On a happier note, Abunima has had his red card overturned.

If the face fits: Busy times for Roy's lookalike

BIRMINGHAM-based commercial law consultant Neil Maybury found himself in the spotlight last week – and with a whole heap of extra work – after the appointment of Roy Hodgson as England manager.

It all started five years ago when Maybury's son told him: "I've got some bad news for you, Dad . . . you look just like Roy Hodgson."

"Depends on your point of view of course, but I didn't think it was too awful a comparison," Maybury told the Daily Mirror.

He then became a client with the Susan Scott Look-a-Likes agency, but wasn't overly busy, the demand for a Hodgson doppelganger seemingly low.

He was occasionally confused for Hodgson, though, a Norwegian in a London bar on one occasion, as he said, "grabbing me in a bear hug from behind".

"I must get stopped three or four times a week now by fans who recognise me as Roy.
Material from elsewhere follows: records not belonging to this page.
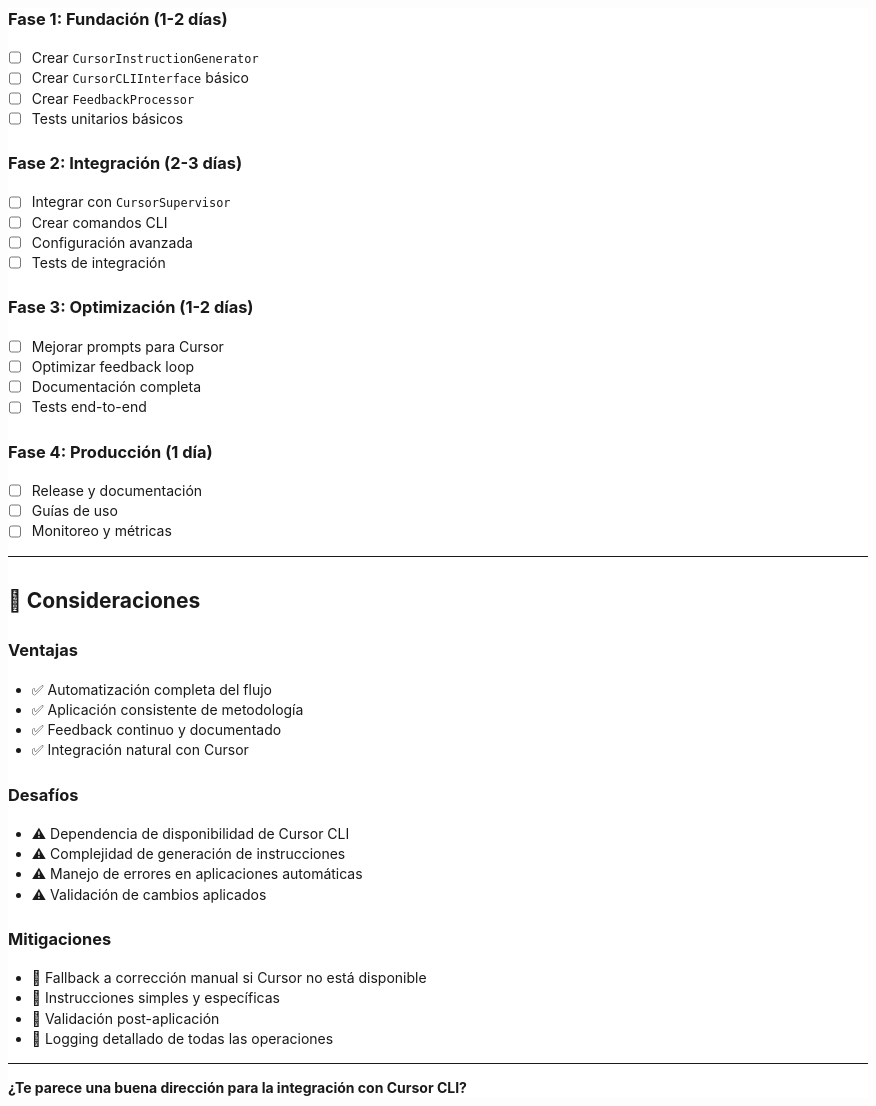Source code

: ### **Fase 1: Fundación (1-2 días)**
- [ ] Crear `CursorInstructionGenerator`
- [ ] Crear `CursorCLIInterface` básico
- [ ] Crear `FeedbackProcessor`
- [ ] Tests unitarios básicos

### **Fase 2: Integración (2-3 días)**
- [ ] Integrar con `CursorSupervisor`
- [ ] Crear comandos CLI
- [ ] Configuración avanzada
- [ ] Tests de integración

### **Fase 3: Optimización (1-2 días)**
- [ ] Mejorar prompts para Cursor
- [ ] Optimizar feedback loop
- [ ] Documentación completa
- [ ] Tests end-to-end

### **Fase 4: Producción (1 día)**
- [ ] Release y documentación
- [ ] Guías de uso
- [ ] Monitoreo y métricas

---

## 🤔 Consideraciones

### **Ventajas**
- ✅ Automatización completa del flujo
- ✅ Aplicación consistente de metodología
- ✅ Feedback continuo y documentado
- ✅ Integración natural con Cursor

### **Desafíos**
- ⚠️ Dependencia de disponibilidad de Cursor CLI
- ⚠️ Complejidad de generación de instrucciones
- ⚠️ Manejo de errores en aplicaciones automáticas
- ⚠️ Validación de cambios aplicados

### **Mitigaciones**
- 🔧 Fallback a corrección manual si Cursor no está disponible
- 🔧 Instrucciones simples y específicas
- 🔧 Validación post-aplicación
- 🔧 Logging detallado de todas las operaciones

---

**¿Te parece una buena dirección para la integración con Cursor CLI?**
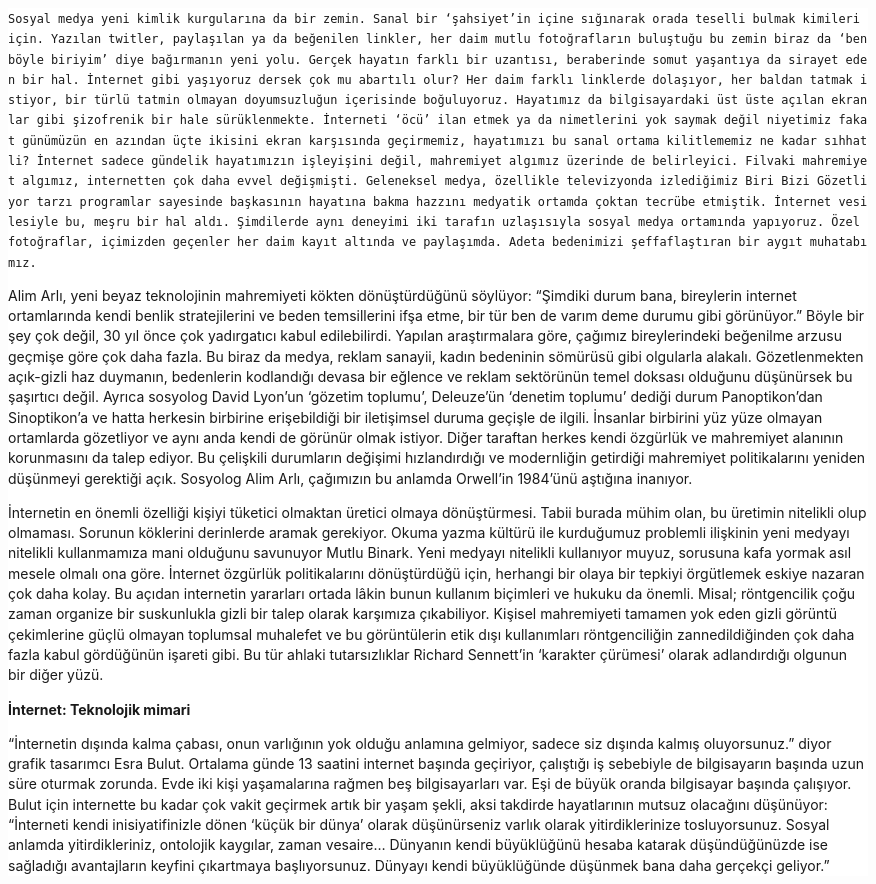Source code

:     Sosyal medya yeni kimlik kurgularına da bir zemin. Sanal bir ‘şahsiyet’in içine sığınarak orada teselli bulmak kimileri için. Yazılan twitler, paylaşılan ya da beğenilen linkler, her daim mutlu fotoğrafların buluştuğu bu zemin biraz da ‘ben böyle biriyim’ diye bağırmanın yeni yolu. Gerçek hayatın farklı bir uzantısı, beraberinde somut yaşantıya da sirayet eden bir hal. İnternet gibi yaşıyoruz dersek çok mu abartılı olur? Her daim farklı linklerde dolaşıyor, her baldan tatmak istiyor, bir türlü tatmin olmayan doyumsuzluğun içerisinde boğuluyoruz. Hayatımız da bilgisayardaki üst üste açılan ekranlar gibi şizofrenik bir hale sürüklenmekte. İnterneti ‘öcü’ ilan etmek ya da nimetlerini yok saymak değil niyetimiz fakat günümüzün en azından üçte ikisini ekran karşısında geçirmemiz, hayatımızı bu sanal ortama kilitlememiz ne kadar sıhhatli? İnternet sadece gündelik hayatımızın işleyişini değil, mahremiyet algımız üzerinde de belirleyici. Filvaki mahremiyet algımız, internetten çok daha evvel değişmişti. Geleneksel medya, özellikle televizyonda izlediğimiz Biri Bizi Gözetliyor tarzı programlar sayesinde başkasının hayatına bakma hazzını medyatik ortamda çoktan tecrübe etmiştik. İnternet vesilesiyle bu, meşru bir hal aldı. Şimdilerde aynı deneyimi iki tarafın uzlaşısıyla sosyal medya ortamında yapıyoruz. Özel fotoğraflar, içimizden geçenler her daim kayıt altında ve paylaşımda. Adeta bedenimizi şeffaflaştıran bir aygıt muhatabımız.
   </p>
   <p>
    Alim Arlı, yeni beyaz teknolojinin mahremiyeti kökten dönüştürdüğünü söylüyor: “Şimdiki durum bana, bireylerin internet ortamlarında kendi benlik stratejilerini ve beden temsillerini ifşa etme, bir tür ben de varım deme durumu gibi görünüyor.” Böyle bir şey çok değil, 30 yıl önce çok yadırgatıcı kabul edilebilirdi. Yapılan araştırmalara göre, çağımız bireylerindeki beğenilme arzusu geçmişe göre çok daha fazla. Bu biraz da medya, reklam sanayii, kadın bedeninin sömürüsü gibi olgularla alakalı. Gözetlenmekten açık-gizli haz duymanın, bedenlerin kodlandığı devasa bir eğlence ve reklam sektörünün temel doksası olduğunu düşünürsek bu şaşırtıcı değil. Ayrıca sosyolog David Lyon’un ‘gözetim toplumu’, Deleuze’ün ‘denetim toplumu’ dediği durum Panoptikon’dan Sinoptikon’a ve hatta herkesin birbirine erişebildiği bir iletişimsel duruma geçişle de ilgili. İnsanlar birbirini yüz yüze olmayan ortamlarda gözetliyor ve aynı anda kendi de görünür olmak istiyor. Diğer taraftan herkes kendi özgürlük ve mahremiyet alanının korunmasını da talep ediyor. Bu çelişkili durumların değişimi hızlandırdığı ve modernliğin getirdiği mahremiyet politikalarını yeniden düşünmeyi gerektiği açık. Sosyolog Alim Arlı, çağımızın bu anlamda Orwell’in 1984’ünü aştığına inanıyor.
   </p>
   <p>
    İnternetin en önemli özelliği kişiyi tüketici olmaktan üretici olmaya dönüştürmesi. Tabii burada mühim olan, bu üretimin nitelikli olup olmaması. Sorunun köklerini derinlerde aramak gerekiyor. Okuma yazma kültürü ile kurduğumuz problemli ilişkinin yeni medyayı nitelikli kullanmamıza mani olduğunu savunuyor Mutlu Binark. Yeni medyayı nitelikli kullanıyor muyuz, sorusuna kafa yormak asıl mesele olmalı ona göre. İnternet özgürlük politikalarını dönüştürdüğü için, herhangi bir olaya bir tepkiyi örgütlemek eskiye nazaran çok daha kolay. Bu açıdan internetin yararları ortada lâkin bunun kullanım biçimleri ve hukuku da önemli. Misal; röntgencilik çoğu zaman organize bir suskunlukla gizli bir talep olarak karşımıza çıkabiliyor. Kişisel mahremiyeti tamamen yok eden gizli görüntü çekimlerine güçlü olmayan toplumsal muhalefet ve bu görüntülerin etik dışı kullanımları röntgenciliğin zannedildiğinden çok daha fazla kabul gördüğünün işareti gibi. Bu tür ahlaki tutarsızlıklar Richard Sennett’in ‘karakter çürümesi’ olarak adlandırdığı olgunun bir diğer yüzü.
   </p>
   <p>
    <strong>
     İnternet: Teknolojik mimari
    </strong>
   </p>
   <p>
    “İnternetin dışında kalma çabası, onun varlığının yok olduğu anlamına gelmiyor, sadece siz dışında kalmış oluyorsunuz.” diyor grafik tasarımcı Esra Bulut. Ortalama günde 13 saatini internet başında geçiriyor, çalıştığı iş sebebiyle de bilgisayarın başında uzun süre oturmak zorunda. Evde iki kişi yaşamalarına rağmen beş bilgisayarları var. Eşi de büyük oranda bilgisayar başında çalışıyor. Bulut için internette bu kadar çok vakit geçirmek artık bir yaşam şekli, aksi takdirde hayatlarının mutsuz olacağını düşünüyor: “İnterneti kendi inisiyatifinizle dönen ‘küçük bir dünya’ olarak düşünürseniz varlık olarak yitirdiklerinize tosluyorsunuz. Sosyal anlamda yitirdikleriniz, ontolojik kaygılar, zaman vesaire… Dünyanın kendi büyüklüğünü hesaba katarak düşündüğünüzde ise sağladığı avantajların keyfini çıkartmaya başlıyorsunuz. Dünyayı kendi büyüklüğünde düşünmek bana daha gerçekçi geliyor.”
   </p>
   <p>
I was at a match only the other week and when I showed a chap a picture of me and Roy together, he had to ask 'Which one is you?"

Have a look at the photo and see what you think. If you're not convinced, you have to concede it's a closer resemblance than the one featured on the Third Kit website – they reckon Paul McCartney's Roy's double. As similar as ebony and ivory?